Among the records below, find each line containing the word "being" and copy it.

* [Exercise inputs]
:::::

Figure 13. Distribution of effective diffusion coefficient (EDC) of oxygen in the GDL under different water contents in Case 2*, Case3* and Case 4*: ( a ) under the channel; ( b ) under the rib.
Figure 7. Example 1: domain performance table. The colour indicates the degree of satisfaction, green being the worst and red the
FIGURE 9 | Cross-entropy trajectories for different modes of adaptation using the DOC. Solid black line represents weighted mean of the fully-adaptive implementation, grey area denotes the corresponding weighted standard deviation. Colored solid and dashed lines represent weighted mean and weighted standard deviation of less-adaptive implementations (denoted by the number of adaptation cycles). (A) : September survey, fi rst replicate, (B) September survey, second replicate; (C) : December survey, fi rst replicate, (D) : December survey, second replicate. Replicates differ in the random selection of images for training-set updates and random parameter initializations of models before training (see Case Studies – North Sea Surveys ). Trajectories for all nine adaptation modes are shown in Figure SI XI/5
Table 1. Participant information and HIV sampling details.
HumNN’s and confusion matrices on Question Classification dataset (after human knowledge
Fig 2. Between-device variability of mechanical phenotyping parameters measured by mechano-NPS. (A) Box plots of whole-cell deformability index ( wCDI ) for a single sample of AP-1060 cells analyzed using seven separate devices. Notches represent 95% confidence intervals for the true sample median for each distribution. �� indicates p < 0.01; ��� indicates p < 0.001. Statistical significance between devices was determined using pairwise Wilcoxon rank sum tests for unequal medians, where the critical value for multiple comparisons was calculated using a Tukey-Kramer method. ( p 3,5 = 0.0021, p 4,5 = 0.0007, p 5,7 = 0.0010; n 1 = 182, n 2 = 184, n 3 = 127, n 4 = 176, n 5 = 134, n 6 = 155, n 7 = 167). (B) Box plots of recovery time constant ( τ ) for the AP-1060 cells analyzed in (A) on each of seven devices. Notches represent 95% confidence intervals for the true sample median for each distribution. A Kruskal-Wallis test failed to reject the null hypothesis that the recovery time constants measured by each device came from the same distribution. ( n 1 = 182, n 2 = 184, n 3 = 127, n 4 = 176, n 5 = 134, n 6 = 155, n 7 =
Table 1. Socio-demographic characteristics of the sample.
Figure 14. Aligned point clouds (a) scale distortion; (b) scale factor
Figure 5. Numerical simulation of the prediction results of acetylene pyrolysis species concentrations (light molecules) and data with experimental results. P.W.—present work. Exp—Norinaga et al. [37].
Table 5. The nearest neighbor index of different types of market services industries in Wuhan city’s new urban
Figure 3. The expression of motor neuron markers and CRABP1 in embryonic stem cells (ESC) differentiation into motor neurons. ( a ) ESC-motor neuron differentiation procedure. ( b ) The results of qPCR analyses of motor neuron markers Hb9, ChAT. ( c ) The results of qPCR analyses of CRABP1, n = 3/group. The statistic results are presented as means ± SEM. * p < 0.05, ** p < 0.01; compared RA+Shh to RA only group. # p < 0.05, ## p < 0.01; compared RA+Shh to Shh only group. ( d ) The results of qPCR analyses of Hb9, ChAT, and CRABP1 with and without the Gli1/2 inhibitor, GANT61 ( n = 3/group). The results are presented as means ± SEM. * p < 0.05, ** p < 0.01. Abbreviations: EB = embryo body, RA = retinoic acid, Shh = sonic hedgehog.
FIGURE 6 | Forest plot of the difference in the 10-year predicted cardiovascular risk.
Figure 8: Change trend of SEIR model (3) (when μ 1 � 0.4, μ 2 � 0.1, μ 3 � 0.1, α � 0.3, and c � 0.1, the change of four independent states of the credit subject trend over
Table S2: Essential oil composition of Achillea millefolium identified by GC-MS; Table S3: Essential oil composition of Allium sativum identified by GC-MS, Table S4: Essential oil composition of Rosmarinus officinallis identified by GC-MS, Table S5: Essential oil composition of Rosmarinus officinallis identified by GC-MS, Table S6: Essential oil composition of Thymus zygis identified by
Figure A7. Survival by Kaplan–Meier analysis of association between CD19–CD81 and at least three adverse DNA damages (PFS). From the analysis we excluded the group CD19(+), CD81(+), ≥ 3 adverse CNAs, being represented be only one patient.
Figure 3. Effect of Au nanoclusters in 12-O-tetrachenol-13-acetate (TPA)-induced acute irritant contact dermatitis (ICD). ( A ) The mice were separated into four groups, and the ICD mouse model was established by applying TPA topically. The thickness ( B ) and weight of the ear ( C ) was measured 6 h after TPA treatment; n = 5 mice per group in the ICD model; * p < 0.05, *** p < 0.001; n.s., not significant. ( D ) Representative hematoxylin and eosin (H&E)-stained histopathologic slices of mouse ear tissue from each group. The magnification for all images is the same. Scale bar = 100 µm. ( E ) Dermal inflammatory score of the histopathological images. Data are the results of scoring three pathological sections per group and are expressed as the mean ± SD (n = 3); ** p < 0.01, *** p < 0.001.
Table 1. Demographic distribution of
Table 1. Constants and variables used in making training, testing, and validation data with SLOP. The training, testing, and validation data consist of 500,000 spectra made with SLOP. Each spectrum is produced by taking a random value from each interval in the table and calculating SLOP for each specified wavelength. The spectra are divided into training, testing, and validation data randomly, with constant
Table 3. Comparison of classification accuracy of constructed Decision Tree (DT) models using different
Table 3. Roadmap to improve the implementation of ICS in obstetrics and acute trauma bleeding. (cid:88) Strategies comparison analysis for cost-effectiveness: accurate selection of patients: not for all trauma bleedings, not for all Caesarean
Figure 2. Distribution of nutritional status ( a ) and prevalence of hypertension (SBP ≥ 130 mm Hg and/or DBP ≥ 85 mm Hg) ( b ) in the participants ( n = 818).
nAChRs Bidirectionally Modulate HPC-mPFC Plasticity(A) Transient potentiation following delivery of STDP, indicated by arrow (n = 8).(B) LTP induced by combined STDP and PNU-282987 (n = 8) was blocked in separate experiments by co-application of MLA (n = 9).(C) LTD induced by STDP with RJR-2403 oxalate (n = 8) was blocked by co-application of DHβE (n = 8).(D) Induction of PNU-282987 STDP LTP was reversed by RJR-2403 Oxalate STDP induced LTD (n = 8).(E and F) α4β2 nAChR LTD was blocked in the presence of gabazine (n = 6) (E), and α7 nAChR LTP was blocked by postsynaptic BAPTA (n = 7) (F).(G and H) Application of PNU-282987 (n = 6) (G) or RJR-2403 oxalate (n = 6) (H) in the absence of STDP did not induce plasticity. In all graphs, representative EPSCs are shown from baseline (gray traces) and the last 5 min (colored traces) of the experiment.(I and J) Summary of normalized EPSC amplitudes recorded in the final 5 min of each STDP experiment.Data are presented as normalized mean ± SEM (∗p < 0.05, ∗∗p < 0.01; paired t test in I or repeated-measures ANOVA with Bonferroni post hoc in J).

:::::

* [Exercise solution]
Figure 7. Example 1: domain performance table. The colour indicates the degree of satisfaction, green being the worst and red the
Figure A7. Survival by Kaplan–Meier analysis of association between CD19–CD81 and at least three adverse DNA damages (PFS). From the analysis we excluded the group CD19(+), CD81(+), ≥ 3 adverse CNAs, being represented be only one patient.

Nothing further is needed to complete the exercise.